Aktuelle Neurologie 2006; 33 - P443
DOI: 10.1055/s-2006-953268

Leitliniengerechtes Blutzucker-Management bei akutem Hirninfarkt

J. Berrouschot 1, T. Altenburg 1, C. Meindl 1, C. Terborg 1
  • 1Altenburg, Jena

Fragestellung: In den ersten Tagen nach akutem ischämischen Schlaganfall soll eine normoglykämische Stoffwechsellage angestrebt werden. Wir untersuchten bei Patienten mit akutem Hirninfarkt die Notwendigkeit und Effektivität einer leitliniengerechten Blutzuckereinstellung.

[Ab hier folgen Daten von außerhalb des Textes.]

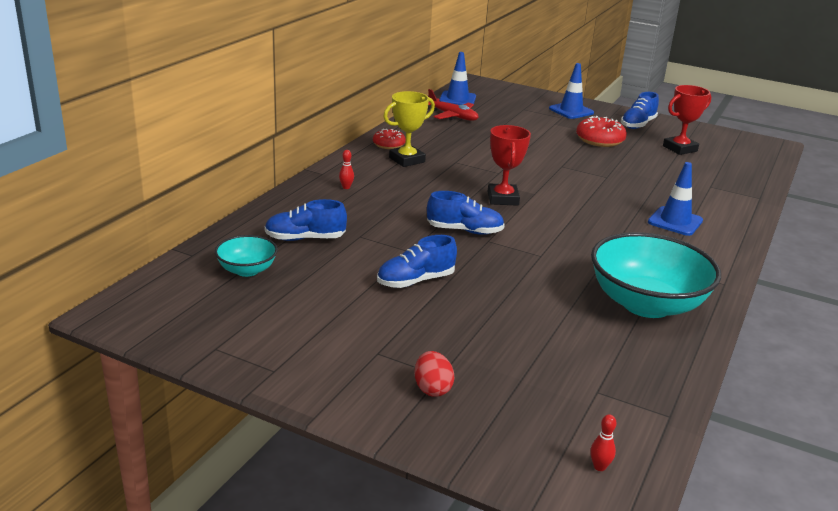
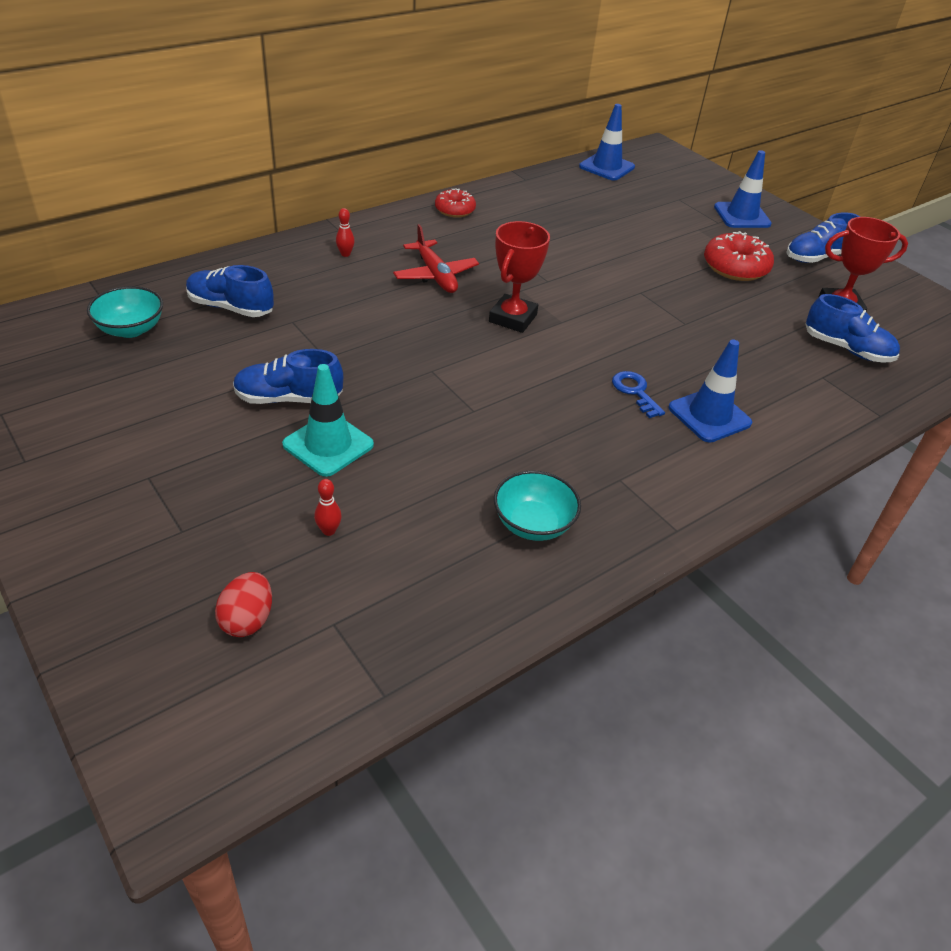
camera: 25 degrees right, 15 degrees up
(407, 160) = (454, 235): yellow trophy -> none
(432, 389) = (153, 545): red egg -> red egg (247, 620)
(452, 116) = (575, 189): red plane -> red plane (435, 275)
(464, 231) = (418, 349): blue shoe -> blue shoe (846, 349)
(474, 299) = (328, 445): none -> turquoise traffic cone
(599, 467) = (220, 728): red bowling pin -> red bowling pin (329, 531)
(621, 220) = (635, 392): none -> blue key
(646, 304) = (533, 524): turquoise bowl -> turquoise bowl, size x0.50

Methodik: In einer prospektiven Studie von 04/2005 bis 01/2006 wurde bei Patienten mit gesichertem Hirninfarkt ein mindestens zweistündiges BZ-Monitoring über insgesamt 72 Stunden auf der Stroke Unit durchgeführt. Einschlusskriterien waren: Behandlungsbeginn und Bildgebung mit Infarktnachweis innerhalb von 24 Stunden nach Symptombeginn. Es erfolgte eine streng leitliniengerechte BZ-Einstellung (4 IE Insulin s.c. bei BZ größer 11,2 mmol/l (200mg/dl); 6 IE Insulin s.c. bei BZ größer 14 mmol/l (250mg/dl), 8 IE Insulin s.c. bei BZ größer 16,8 mmol/l (300mg/dl); bei mehr als 6 Bolusgaben pro Tag, Umstellung auf Insulinperfusor). Es wurden Sicherheit, Häufigkeit und Gesamtmenge der Insulingaben dokumentiert.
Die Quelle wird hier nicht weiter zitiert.